Because the Down Syndrome Bill is tied to one individual MP, it becomes linked to judgments on their actions and political supporters. Fox himself has spoken extensively on his goal of eradicating the ‘postcode lottery’ of support standards by introducing a national strategy for Down’s syndrome across education, health and social services. However his voting record and his past commitment to disabled people and their rights have been questioned.

He has also been critiqued for praising the government’s recent decision to wind-down Covid-19 measures, a policy which has been deemed disastrous for clinically vulnerable and disabled people, including those with Down’s syndrome who he has pledged to protect.

The path to progress cannot be reliant alone on Private Members’ Bills and on the actions of individual MPs, amazing campaigners, parents or policy groups. To truly ‘deal with future issues’ and to deliver the extensive change desperately needed, action needs to also stem from central government itself. This requires far more funding, community consultation, root-and-branch reform, and more challenging but ultimately more impactful debates around the nature of support for disabled people.

Future consultation

The Down Syndrome Bill is an enabling framework. Once the Bill becomes law, it is expected that the wider Down’s syndrome community will be invited to participate in an extensive consultation process which will inform the development of guidance to be issued to local authorities and other relevant bodies.

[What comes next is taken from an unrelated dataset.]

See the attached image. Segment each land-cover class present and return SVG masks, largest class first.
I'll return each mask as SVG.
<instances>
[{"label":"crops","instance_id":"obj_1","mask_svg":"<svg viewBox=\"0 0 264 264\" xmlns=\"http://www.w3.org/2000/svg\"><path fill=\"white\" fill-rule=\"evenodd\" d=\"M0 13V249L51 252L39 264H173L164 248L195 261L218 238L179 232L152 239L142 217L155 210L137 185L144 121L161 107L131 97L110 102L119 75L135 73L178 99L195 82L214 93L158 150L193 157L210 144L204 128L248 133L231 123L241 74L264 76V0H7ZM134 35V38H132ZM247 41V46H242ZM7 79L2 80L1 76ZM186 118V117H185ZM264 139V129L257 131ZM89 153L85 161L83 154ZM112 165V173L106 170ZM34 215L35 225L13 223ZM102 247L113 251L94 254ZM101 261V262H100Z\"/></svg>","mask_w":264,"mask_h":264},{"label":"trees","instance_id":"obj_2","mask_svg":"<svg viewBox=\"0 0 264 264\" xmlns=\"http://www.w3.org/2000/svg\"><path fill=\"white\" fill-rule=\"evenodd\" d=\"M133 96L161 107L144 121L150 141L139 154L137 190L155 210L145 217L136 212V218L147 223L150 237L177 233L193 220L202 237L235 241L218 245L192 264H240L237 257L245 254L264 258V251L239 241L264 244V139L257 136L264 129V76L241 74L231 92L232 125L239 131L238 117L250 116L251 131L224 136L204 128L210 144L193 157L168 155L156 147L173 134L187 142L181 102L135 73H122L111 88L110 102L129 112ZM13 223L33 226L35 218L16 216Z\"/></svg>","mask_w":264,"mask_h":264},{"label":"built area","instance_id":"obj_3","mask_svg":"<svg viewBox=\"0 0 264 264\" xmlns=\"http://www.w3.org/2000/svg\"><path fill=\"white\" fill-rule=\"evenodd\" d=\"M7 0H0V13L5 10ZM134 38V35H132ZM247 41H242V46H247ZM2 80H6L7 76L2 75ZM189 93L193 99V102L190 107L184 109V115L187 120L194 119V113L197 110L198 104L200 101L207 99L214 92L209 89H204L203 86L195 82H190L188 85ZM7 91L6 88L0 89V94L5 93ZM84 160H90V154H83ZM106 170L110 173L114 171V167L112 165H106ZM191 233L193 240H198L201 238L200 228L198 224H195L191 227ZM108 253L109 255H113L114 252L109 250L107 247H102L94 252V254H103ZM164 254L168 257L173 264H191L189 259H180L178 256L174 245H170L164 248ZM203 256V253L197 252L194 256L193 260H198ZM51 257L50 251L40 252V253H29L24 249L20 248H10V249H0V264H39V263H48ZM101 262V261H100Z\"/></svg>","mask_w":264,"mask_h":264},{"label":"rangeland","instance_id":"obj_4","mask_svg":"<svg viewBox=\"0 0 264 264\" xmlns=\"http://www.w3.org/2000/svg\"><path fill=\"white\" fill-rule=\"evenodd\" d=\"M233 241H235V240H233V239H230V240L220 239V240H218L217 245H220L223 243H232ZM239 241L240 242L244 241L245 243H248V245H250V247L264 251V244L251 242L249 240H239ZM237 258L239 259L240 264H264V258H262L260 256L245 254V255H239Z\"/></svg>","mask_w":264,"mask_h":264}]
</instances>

Edel Harris, CEO of Mencap has reiterated the importance of ensuring that this consultation period gathers “the widest possible engagement from all interested parties” to capture the different abilities, life experiences and expectations of people with Down’s syndrome across the country; only then can it accurately claim to deal with future issues.

She also notes that the Bill “provides a rare opportunity to open up a bigger conversation that will hopefully lead to a cross-government learning disability strategy”.

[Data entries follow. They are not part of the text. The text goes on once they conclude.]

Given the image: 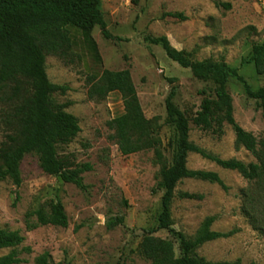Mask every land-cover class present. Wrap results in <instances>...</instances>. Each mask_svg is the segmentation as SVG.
Segmentation results:
<instances>
[{
	"label": "rangeland",
	"instance_id": "obj_1",
	"mask_svg": "<svg viewBox=\"0 0 264 264\" xmlns=\"http://www.w3.org/2000/svg\"><path fill=\"white\" fill-rule=\"evenodd\" d=\"M219 1L230 8H217L211 0H102L101 10L112 38H105L99 27L90 35L71 29L73 53L66 58L47 57L49 80L70 89L54 99L69 104L67 112L77 117L81 127L71 144L59 148V156L75 165L90 164L93 170L84 175L88 190L82 191L46 174L38 157L28 155L22 163V185L0 184V228L25 238L16 249H0V259L16 251L20 264H151L140 256L138 248L147 232L156 229L161 213L160 166L152 151L121 154L109 122L124 114L122 96L112 93L106 100H91L89 80L105 70H130L145 117L158 119L163 153L171 163L175 130L167 122L166 99L176 88V105L193 119L203 99L215 97V86L196 79L191 70L170 60L162 47L147 42V37L166 36L174 48L186 51L193 60L224 61L238 69L254 91L264 87V75L257 74L254 65L243 63L253 47L264 41V0ZM168 13H182L187 19L165 17ZM170 79L176 83L171 84ZM228 91L236 122L259 142L264 141V115L258 101L248 97L236 78L230 79ZM7 111L8 107L0 104V144L8 131ZM190 127V141L205 151L223 160L257 163L252 153L236 150V137L228 124L221 138L193 122ZM188 168L219 174L228 191L217 184L184 180L176 194L188 192L202 199L176 196L172 229L194 238L204 220L214 217V231L237 233L205 244L197 250L200 257L209 262L264 264V192L259 184L196 153L189 155ZM59 202L68 225L44 226L33 215L44 204L57 212ZM244 209L259 219L258 225ZM117 219H123L122 224L109 229L108 222ZM155 236L172 240L176 255L181 256L172 231L161 230Z\"/></svg>",
	"mask_w": 264,
	"mask_h": 264
},
{
	"label": "trees",
	"instance_id": "obj_2",
	"mask_svg": "<svg viewBox=\"0 0 264 264\" xmlns=\"http://www.w3.org/2000/svg\"><path fill=\"white\" fill-rule=\"evenodd\" d=\"M217 8H230L219 0H211ZM102 0H0V104L6 105V125L8 131L0 144V184L11 182L20 187L23 183L22 163L28 155L39 159L41 169L48 175L59 178L63 183L75 185L87 191L84 175L93 170L90 164L75 165L59 156V148L71 144L80 134L79 120L67 112L69 104H58L54 96L66 95L68 86L53 84L48 77L46 61L49 55L66 58L73 53L74 41L70 30L90 35L96 27L105 38L111 39ZM185 21L182 13H168ZM146 41L160 46L167 57L184 69L191 70L196 79L210 82L215 86V97H205L200 110L189 119L175 103L176 88L166 99L167 122L175 130L172 142V162L165 158L163 142L159 135L158 119H147L143 112L137 88L130 70H105L101 76L89 80V98L103 101L112 93H119L124 103V114L109 122L114 131L123 156L143 151H152L155 164L160 166L158 189L162 191V207L156 229L149 230L139 245L141 257L151 264H242L241 262H209L197 254V250L207 243L233 237L237 230L228 233L212 229L214 217L206 218L194 238L172 229V205L176 196L182 200H200L202 196L181 192L176 189L184 180H197L219 185L228 191L219 174L215 172L190 170L188 157L191 153L216 163L225 170L238 172L244 179L257 182L264 192V141L245 131L234 117L233 99L228 91L231 78L238 79L249 98L258 101L264 115V87L254 91L239 75L238 69L224 61L207 59L193 60L186 51L173 47L166 36ZM254 65L257 74L264 75V41L253 47L251 55L243 61ZM175 84V79H170ZM221 138L224 125L232 127L236 140V150L245 149L257 159L255 164H245L239 160H223L190 141V123ZM248 197V196H247ZM253 202V200H251ZM255 225L259 219L250 209H244ZM44 226L68 225V216L59 202V210L52 212L49 204L33 211ZM123 219L111 220L108 228L114 229ZM161 230L172 231L179 241L181 256L178 257L172 240L156 237ZM25 238L19 232L0 228V249H16ZM16 251L0 259V264H20ZM256 264V263H252Z\"/></svg>",
	"mask_w": 264,
	"mask_h": 264
}]
</instances>
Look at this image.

There are valid concerns that the Down Syndrome Bill sets a precedent for highly-separated campaigns that lessen the strength of the wider learning disability movement. In addition, there are questions around the power of the legislation to compel authorities to do anything new when providing services for people with Down’s syndrome. Ultimately, the effects of the Bill will depend on the nature of the guidance it shares with local and national bodies, and the extent to which the professionals who work with them can or will improve services for people with Down’s syndrome.

However, the Bill is a sign of hope for many individuals and their families. It has been an example of how to lead a successful and inclusive legislative campaign and is without doubt a major moment in the history of Down’s syndrome. It is also a small step towards redressing the complex and multi-faced inequalities that people with Down’s syndrome face. These two statements are not mutually exclusive; the Bill can be praised for its innovation whilst highlighting the ways in which we still need to ensure further support.

Parents, carers and self-advocates may have an uphill journey, but doors to MPs and government departments, headteachers offices and healthcare professionals may have been forced to open wider by the Bill and its campaign. If the campaign for the Bill is a sign of the future and of the community’s ability to fight successfully, then there should be considerable hope and optimism that the door will stay wide open to build on in the future.


Maddy Rose is an Employment Caseworker for Mencap’s Supported Internship programme. She graduated from the University of Oxford with a degree in history, and subsequently completed a Masters in Disability Studies at the University of Leeds. Here she specialised in research exploring biases within healthcare information on prenatal testing.